Properly clean up excel interop objects revisited: Wrapper objects
- by chiccodoro
Hi all,
Excel 2007 Hangs When Closing via .NET
How to properly clean up Excel interop objects in C#
How to properly clean up interop objects in C#
All of these struggle with the problem that C# does not release the Excel COM objects properly after using them. There are mainly two directions of working around this issue:
Kill the Excel process when Excel is not used anymore.
Take care to assign each COM object used explicitly to a variable and to Marshal.ReleaseComObject all of these.
Some have stated that 2 is too tedious and there is always some uncertainty whether you forget to stick to this rule at some places in the code. Still 1 seems dirty and dangerous to me, also I could imagine that in an environment with restricted access killing processes is not allowed.
So I've been thinking about solving 2 by creating another proxy object model which mimics the Excel object model (for me, it would suffice to implement the objects I actually need). The principle would look as follows:
Each Excel Interop class has its proxy which wraps an object of that class.
The proxy releases the COM object in its destructor.
The proxy mimics the interface of the Interop class (maybe by inheriting it).
Any methods that usually return another COM object return a proxy instead. The other methods simply delegate the implementation to the inner COM object.

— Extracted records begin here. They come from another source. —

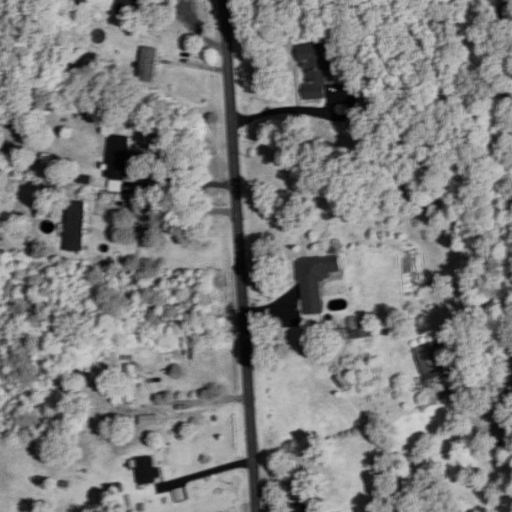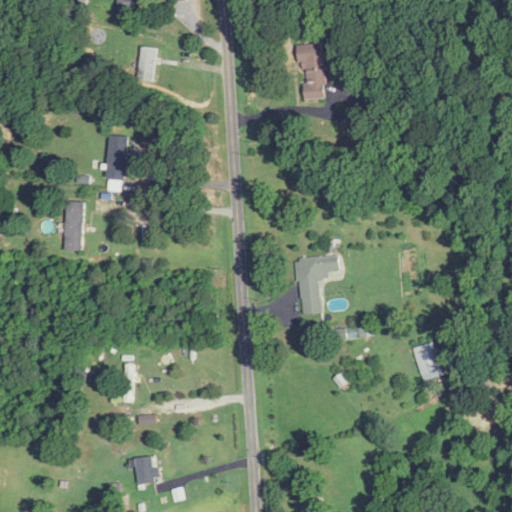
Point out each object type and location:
building: (130, 7)
building: (149, 64)
building: (314, 71)
building: (122, 158)
road: (181, 183)
road: (173, 209)
building: (76, 226)
road: (240, 255)
building: (316, 280)
building: (431, 361)
building: (131, 383)
road: (186, 402)
building: (149, 471)
road: (204, 472)
building: (312, 507)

This is a rough sketch of the code:
public class Application : Microsoft.Office.Interop.Excel.Application
{
private Microsoft.Office.Interop.Excel.Application innerApplication
= new Microsoft.Office.Interop.Excel.Application innerApplication();
~Application()
{
Marshal.ReleaseCOMObject(innerApplication);
}
public Workbooks Workbooks
{
get { return new Workbooks(innerApplication.Workbooks); }
}
}
public class Workbooks
{
private Microsoft.Office.Interop.Excel.Workbooks innerWorkbooks;
Workbooks(Microsoft.Office.Interop.Excel.Workbooks innerWorkbooks)
{
this.innerWorkbooks = innerWorkbooks;
}
~Workbooks()
{
Marshal.ReleaseCOMObject(innerWorkbooks);
}
}
My questions to you are in particular:
Who finds this a bad idea and why?
Who finds this a gread idea? If so, why hasn't anybody implemented/published such a model yet? Just due to the effort, or am I missing a killing problem with that idea?
Is it impossible/bad/dangerous to do the ReleaseCOMObject in the destructor? (I've only seen proposals to put it in a Dispose() rather than in a destructor - why?)
If the approach makes sense, any suggestions to improve it?